[Records from a collection]

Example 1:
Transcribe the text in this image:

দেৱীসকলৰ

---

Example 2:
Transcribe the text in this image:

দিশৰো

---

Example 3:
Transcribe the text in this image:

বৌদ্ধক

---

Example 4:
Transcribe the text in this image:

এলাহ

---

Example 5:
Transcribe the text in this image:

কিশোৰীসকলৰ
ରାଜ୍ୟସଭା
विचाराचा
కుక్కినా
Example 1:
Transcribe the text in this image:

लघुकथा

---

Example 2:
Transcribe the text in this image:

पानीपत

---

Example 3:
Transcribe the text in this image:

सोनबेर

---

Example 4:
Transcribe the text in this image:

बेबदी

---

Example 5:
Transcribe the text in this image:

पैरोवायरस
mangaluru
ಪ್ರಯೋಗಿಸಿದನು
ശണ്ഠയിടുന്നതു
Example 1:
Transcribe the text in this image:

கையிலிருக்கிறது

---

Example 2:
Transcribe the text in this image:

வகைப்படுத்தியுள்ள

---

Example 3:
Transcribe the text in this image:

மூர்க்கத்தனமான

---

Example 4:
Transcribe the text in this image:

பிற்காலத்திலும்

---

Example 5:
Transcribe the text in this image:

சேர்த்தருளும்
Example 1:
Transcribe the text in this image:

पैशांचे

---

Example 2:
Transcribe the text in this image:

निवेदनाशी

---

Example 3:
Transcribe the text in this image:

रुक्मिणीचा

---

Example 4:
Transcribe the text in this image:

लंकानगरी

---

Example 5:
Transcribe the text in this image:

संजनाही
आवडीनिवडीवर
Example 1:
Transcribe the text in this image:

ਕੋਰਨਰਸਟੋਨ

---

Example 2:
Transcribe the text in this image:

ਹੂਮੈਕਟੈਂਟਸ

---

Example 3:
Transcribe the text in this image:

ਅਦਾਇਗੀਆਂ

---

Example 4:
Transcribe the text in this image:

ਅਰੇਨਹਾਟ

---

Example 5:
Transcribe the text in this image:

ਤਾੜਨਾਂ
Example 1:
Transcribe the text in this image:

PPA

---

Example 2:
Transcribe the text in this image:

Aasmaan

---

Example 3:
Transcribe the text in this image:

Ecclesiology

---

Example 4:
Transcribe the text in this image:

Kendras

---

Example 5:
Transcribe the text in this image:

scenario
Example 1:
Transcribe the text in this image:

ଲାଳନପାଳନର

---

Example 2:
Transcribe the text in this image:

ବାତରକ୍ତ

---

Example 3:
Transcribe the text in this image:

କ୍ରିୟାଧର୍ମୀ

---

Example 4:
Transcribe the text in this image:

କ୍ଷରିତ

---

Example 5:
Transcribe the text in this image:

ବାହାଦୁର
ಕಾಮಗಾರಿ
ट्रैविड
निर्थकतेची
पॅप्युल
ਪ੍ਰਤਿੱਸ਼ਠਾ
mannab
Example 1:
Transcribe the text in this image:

EXERCISE BRIEF
Without dropping a single line, output the records above exactly.

OUTPUT FOR THIS EXERCISE
Example 1:
Transcribe the text in this image:

দেৱীসকলৰ

---

Example 2:
Transcribe the text in this image:

দিশৰো

---

Example 3:
Transcribe the text in this image:

বৌদ্ধক

---

Example 4:
Transcribe the text in this image:

এলাহ

---

Example 5:
Transcribe the text in this image:

কিশোৰীসকলৰ
ରାଜ୍ୟସଭା
विचाराचा
కుక్కినా
Example 1:
Transcribe the text in this image:

लघुकथा

---

Example 2:
Transcribe the text in this image:

पानीपत

---

Example 3:
Transcribe the text in this image:

सोनबेर

---

Example 4:
Transcribe the text in this image:

बेबदी

---

Example 5:
Transcribe the text in this image:

पैरोवायरस
mangaluru
ಪ್ರಯೋಗಿಸಿದನು
ശണ്ഠയിടുന്നതു
Example 1:
Transcribe the text in this image:

கையிலிருக்கிறது

---

Example 2:
Transcribe the text in this image:

வகைப்படுத்தியுள்ள

---

Example 3:
Transcribe the text in this image:

மூர்க்கத்தனமான

---

Example 4:
Transcribe the text in this image:

பிற்காலத்திலும்

---

Example 5:
Transcribe the text in this image:

சேர்த்தருளும்
Example 1:
Transcribe the text in this image:

पैशांचे

---

Example 2:
Transcribe the text in this image:

निवेदनाशी

---

Example 3:
Transcribe the text in this image:

रुक्मिणीचा

---

Example 4:
Transcribe the text in this image:

लंकानगरी

---

Example 5:
Transcribe the text in this image:

संजनाही
आवडीनिवडीवर
Example 1:
Transcribe the text in this image:

ਕੋਰਨਰਸਟੋਨ

---

Example 2:
Transcribe the text in this image:

ਹੂਮੈਕਟੈਂਟਸ

---

Example 3:
Transcribe the text in this image:

ਅਦਾਇਗੀਆਂ

---

Example 4:
Transcribe the text in this image:

ਅਰੇਨਹਾਟ

---

Example 5:
Transcribe the text in this image:

ਤਾੜਨਾਂ
Example 1:
Transcribe the text in this image:

PPA

---

Example 2:
Transcribe the text in this image:

Aasmaan

---

Example 3:
Transcribe the text in this image:

Ecclesiology

---

Example 4:
Transcribe the text in this image:

Kendras

---

Example 5:
Transcribe the text in this image:

scenario
Example 1:
Transcribe the text in this image:

ଲାଳନପାଳନର

---

Example 2:
Transcribe the text in this image:

ବାତରକ୍ତ

---

Example 3:
Transcribe the text in this image:

କ୍ରିୟାଧର୍ମୀ

---

Example 4:
Transcribe the text in this image:

କ୍ଷରିତ

---

Example 5:
Transcribe the text in this image:

ବାହାଦୁର
ಕಾಮಗಾರಿ
ट्रैविड
निर्थकतेची
पॅप्युल
ਪ੍ਰਤਿੱਸ਼ਠਾ
mannab
Example 1:
Transcribe the text in this image:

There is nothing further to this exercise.